On April 22, 2026, the U.S. Department of Health and Human Services (HHS) confirmed it has blocked the publication of a Centers for Disease Control and Prevention (CDC) study demonstrating the effectiveness of COVID-19 vaccines. The research, which had already cleared internal scientific and editorial reviews, was scheduled to appear in the March 19 edition of the Morbidity and Mortality Weekly Report (MMWR). Andrew Nixon, HHS deputy assistant secretary for media relations, confirmed the decision, stating that the manuscript was rejected following an assessment that identified concerns regarding the methodological approach to estimating vaccine effectiveness.
The study utilized a "test-negative design" to evaluate vaccine performance during the 2025-2026 winter season. According to data obtained by sources familiar with the findings, the research concluded that the vaccine reduced emergency department visits by 50% and hospitalizations by 55% among healthy adults. This methodology is a long-standing standard in public health, used for decades to estimate the effectiveness of seasonal influenza and respiratory virus vaccines. Despite this, acting CDC Director Dr. Jay Bhattacharya reportedly intervened to halt the release, expressing a preference for randomized clinical trials over observational data to derive real-time estimates.
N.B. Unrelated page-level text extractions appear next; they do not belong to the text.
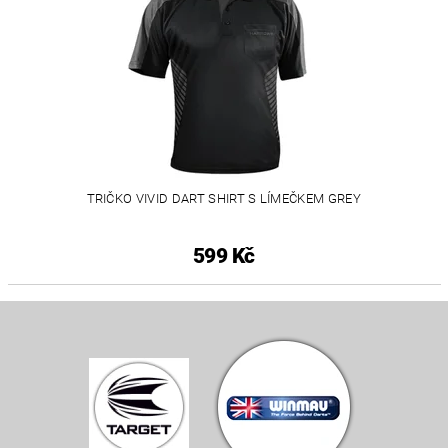
TRIČKO VIVID DART SHIRT S LÍMEČKEM GREY
599 Kč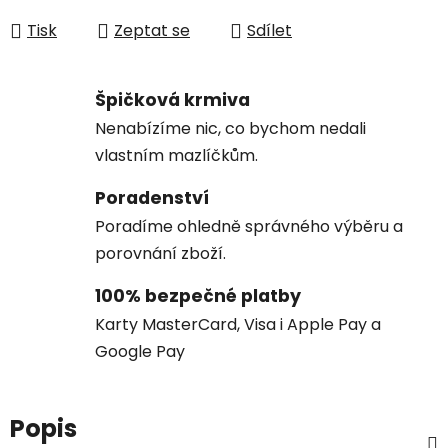
Tisk
Zeptat se
Sdílet
Špičková krmiva
Nenabízíme nic, co bychom nedali
vlastním mazlíčkům.
Poradenství
Poradíme ohledně správného výběru a
porovnání zboží.
100% bezpečné platby
Karty MasterCard, Visa i Apple Pay a
Google Pay
Popis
The cancellation has drawn sharp criticism from the scientific community. Dr. Michael Iademarco, who oversaw the MMWR from 2014 to 2022, described the move as unprecedented, noting that he had never seen a report blocked after reaching the final publication phase. Former CDC official Dr. Demetre Daskalakis characterized the decision as "cherry-picking" based on the biases of political leadership. Critics argue that the move undermines the CDC’s role as a source of transparent, real-time health data, particularly as the methodology in question was used in a flu vaccine study published in the MMWR just one week prior to the COVID-19 report's scheduled release.
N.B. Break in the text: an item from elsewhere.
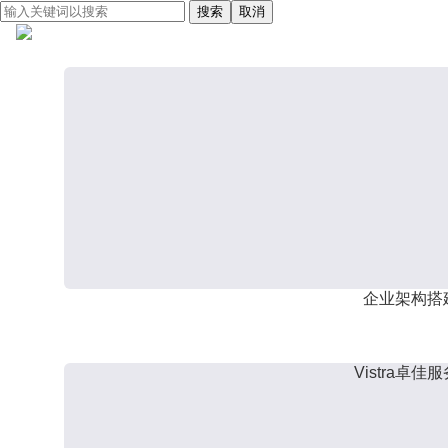
搜索
取消
企业架构搭
Vistra卓佳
This development follows a series of significant shifts in U.S. health policy under HHS Secretary Robert F. Kennedy Jr. In May 2025, the administration ended recommendations for COVID-19 vaccinations for pregnant women and healthy children. The decision to nix the study also coincides with a period of intense legal scrutiny for the department. On March 16, 2026, U.S. District Judge Brian E. Murphy issued a preliminary injunction blocking an HHS overhaul of the childhood immunization schedule and suspending 13 members of the recently reconstituted Advisory Committee on Immunization Practices (ACIP).
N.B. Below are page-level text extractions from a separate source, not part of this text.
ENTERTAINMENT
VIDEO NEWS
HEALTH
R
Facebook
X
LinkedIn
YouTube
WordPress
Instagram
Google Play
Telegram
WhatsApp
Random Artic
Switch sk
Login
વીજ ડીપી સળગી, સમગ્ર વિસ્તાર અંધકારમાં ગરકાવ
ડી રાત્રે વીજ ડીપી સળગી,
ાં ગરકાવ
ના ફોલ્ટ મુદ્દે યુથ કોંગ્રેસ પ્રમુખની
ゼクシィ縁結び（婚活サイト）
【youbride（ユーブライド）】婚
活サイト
The dispute highlights a growing rift between career scientists and political appointees within federal health agencies. While HHS maintains that the rejection is a matter of ensuring the highest standards of scientific rigor, public health advocates express concern that the suppression of efficacy data could have broader implications for national health policy and public trust. The administration’s pivot toward requiring randomized trials for routine surveillance is viewed by many researchers as an impractical standard that would effectively eliminate the government's ability to provide timely updates on vaccine performance.